Cloutier-Steele’s book cautions against that sort of thinking. It serves as a warning of what lies ahead, should you find yourself in a publicly funded nursing home without supplementary health insurance or the money to pay for additional private care.
“If my parents had prepared and made provisions for this, I would have been able to hire someone to look in on him all the time, which is the best solution. Make sure you can hire private care in addition because private care will make up for everything the home can’t do. And the home can’t do much.”
The book also provides several excellent checklists for those looking for a nursing home for a parent or loved one.

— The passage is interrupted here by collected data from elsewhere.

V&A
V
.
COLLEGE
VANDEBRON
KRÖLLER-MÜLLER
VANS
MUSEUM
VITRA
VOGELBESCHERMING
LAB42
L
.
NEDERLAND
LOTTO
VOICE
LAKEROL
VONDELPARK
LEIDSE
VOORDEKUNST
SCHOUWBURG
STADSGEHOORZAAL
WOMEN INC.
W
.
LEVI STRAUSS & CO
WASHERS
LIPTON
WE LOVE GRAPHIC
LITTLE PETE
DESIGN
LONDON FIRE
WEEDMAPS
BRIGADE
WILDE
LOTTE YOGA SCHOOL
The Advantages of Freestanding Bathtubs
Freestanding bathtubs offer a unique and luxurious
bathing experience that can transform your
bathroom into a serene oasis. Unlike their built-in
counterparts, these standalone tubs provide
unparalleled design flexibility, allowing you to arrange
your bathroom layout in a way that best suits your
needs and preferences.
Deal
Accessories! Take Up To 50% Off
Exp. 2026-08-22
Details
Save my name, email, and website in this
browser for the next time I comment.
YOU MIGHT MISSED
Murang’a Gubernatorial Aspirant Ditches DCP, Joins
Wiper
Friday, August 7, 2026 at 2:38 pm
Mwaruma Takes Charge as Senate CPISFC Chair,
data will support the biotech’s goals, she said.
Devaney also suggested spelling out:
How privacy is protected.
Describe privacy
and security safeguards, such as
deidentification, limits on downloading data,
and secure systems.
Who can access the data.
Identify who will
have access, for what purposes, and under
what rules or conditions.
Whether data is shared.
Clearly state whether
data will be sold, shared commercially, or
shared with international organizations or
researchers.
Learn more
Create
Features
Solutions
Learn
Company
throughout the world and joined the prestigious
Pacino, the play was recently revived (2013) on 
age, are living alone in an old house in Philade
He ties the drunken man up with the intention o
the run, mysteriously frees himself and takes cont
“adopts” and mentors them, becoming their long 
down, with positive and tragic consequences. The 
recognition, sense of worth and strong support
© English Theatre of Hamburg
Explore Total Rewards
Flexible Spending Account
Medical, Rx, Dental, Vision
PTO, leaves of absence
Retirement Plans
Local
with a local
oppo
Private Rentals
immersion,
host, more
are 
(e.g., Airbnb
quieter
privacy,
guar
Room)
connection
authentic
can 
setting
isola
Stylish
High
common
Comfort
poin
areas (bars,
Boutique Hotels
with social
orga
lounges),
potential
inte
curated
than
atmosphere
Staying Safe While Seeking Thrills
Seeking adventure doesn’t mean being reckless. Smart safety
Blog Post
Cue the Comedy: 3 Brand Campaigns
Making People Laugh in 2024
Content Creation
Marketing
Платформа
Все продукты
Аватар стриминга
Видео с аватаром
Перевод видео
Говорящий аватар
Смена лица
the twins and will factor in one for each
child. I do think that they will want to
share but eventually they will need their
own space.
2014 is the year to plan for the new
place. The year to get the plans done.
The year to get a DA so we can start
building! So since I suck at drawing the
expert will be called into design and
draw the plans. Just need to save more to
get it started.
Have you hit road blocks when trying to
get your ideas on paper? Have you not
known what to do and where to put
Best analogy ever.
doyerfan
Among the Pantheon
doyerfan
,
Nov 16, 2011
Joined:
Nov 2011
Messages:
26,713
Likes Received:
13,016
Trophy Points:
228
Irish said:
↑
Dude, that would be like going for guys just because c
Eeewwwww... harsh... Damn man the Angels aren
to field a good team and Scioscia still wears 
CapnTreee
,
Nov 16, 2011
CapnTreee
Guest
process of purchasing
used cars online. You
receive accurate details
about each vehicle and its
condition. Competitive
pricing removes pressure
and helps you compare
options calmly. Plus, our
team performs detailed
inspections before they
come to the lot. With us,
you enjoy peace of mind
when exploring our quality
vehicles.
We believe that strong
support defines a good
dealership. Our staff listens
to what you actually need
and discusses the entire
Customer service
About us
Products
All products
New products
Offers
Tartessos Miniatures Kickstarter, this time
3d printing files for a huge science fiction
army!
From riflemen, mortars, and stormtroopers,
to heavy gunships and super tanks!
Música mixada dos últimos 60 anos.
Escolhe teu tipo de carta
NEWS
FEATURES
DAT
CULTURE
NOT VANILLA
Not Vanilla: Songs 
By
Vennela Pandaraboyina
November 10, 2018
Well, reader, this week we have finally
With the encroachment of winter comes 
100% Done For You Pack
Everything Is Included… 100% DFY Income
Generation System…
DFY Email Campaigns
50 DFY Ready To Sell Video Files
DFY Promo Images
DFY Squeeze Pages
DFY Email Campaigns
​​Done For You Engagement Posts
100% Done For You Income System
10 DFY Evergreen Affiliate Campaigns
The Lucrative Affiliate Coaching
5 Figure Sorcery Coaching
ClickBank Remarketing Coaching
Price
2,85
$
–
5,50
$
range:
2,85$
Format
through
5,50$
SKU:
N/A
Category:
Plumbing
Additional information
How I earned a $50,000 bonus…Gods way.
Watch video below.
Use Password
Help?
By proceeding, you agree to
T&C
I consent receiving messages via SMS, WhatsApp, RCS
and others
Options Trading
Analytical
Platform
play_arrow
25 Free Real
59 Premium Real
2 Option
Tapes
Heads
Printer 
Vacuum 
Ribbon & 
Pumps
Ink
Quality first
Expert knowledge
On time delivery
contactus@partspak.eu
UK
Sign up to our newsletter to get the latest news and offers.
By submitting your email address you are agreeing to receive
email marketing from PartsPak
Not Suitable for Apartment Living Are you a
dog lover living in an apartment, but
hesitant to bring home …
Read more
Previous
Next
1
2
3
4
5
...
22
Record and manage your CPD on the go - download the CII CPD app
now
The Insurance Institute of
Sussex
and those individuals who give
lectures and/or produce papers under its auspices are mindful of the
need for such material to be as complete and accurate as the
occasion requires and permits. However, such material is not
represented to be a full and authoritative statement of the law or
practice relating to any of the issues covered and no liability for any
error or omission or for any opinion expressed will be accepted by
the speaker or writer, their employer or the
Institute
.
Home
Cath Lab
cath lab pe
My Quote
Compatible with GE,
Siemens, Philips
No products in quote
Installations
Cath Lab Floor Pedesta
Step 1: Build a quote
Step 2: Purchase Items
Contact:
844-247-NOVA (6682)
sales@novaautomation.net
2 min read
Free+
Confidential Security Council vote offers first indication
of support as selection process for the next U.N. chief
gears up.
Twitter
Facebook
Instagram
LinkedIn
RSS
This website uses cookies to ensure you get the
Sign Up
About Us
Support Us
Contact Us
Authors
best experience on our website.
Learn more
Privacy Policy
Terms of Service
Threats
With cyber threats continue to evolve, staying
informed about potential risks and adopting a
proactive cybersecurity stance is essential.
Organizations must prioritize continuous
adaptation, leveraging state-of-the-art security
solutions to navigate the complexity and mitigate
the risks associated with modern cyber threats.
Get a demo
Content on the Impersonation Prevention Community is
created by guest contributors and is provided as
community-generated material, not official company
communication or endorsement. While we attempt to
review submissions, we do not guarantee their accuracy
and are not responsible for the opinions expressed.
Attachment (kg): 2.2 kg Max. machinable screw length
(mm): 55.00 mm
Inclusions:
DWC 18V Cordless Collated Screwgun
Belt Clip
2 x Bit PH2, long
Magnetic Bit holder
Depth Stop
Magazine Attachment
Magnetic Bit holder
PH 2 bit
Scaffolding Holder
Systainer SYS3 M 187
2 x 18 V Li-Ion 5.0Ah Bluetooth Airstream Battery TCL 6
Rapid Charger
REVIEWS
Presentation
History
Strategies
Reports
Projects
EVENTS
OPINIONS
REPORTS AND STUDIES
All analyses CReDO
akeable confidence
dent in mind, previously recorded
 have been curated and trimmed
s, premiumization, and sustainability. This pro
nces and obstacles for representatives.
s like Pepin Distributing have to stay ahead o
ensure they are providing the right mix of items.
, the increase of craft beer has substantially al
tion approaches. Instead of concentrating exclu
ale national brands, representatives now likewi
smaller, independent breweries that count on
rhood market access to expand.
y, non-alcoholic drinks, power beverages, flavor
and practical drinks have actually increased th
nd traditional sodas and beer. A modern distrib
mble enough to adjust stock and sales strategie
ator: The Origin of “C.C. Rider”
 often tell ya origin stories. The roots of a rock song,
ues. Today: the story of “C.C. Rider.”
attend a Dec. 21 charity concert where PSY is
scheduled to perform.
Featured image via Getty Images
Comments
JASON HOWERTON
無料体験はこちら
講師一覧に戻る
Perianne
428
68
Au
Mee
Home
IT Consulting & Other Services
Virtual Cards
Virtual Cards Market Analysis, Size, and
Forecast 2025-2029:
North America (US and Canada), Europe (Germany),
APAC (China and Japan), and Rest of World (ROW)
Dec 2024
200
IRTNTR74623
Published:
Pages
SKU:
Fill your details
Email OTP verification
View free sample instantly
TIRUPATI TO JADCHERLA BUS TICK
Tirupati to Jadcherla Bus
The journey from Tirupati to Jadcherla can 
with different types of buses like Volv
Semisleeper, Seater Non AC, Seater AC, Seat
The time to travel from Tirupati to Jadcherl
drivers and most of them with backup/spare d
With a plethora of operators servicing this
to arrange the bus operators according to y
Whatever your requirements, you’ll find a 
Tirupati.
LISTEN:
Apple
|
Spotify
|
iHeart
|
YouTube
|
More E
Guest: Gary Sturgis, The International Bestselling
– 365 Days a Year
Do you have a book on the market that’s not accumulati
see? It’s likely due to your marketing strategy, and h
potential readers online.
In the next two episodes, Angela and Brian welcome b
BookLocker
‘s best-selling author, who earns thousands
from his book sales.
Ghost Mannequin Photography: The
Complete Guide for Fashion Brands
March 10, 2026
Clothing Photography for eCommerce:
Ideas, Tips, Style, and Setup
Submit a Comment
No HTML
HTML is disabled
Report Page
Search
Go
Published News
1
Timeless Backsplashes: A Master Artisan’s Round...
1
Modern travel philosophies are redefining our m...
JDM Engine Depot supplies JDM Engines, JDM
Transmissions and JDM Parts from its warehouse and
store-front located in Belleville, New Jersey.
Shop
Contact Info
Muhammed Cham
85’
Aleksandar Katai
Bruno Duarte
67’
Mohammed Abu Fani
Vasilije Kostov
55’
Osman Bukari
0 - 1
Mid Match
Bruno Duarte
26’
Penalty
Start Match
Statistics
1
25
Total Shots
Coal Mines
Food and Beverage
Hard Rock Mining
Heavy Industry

Seemingly, she covers every aspect of life in a nursing home, from staff friendliness to seating arrangements in the dining room, and how to recognize symptoms of caregiver burnout you may experience.
The book includes a series of questions that should be asked about the home’s policies regarding residents who are incontinent. In some homes, heavily soiled pads are left on the floor to be picked up later.
“If this is the case at the home you select, you will often be greeted by the smell of urine or fecal matter as soon as you get off the elevator on the floor you are visiting.”
Cloutier-Steele wrote the book partly as a “reality check,” she says.
“In doing this book, I wanted to spare others a lot of what I went through. I want people to avoid the shock and prepare themselves.”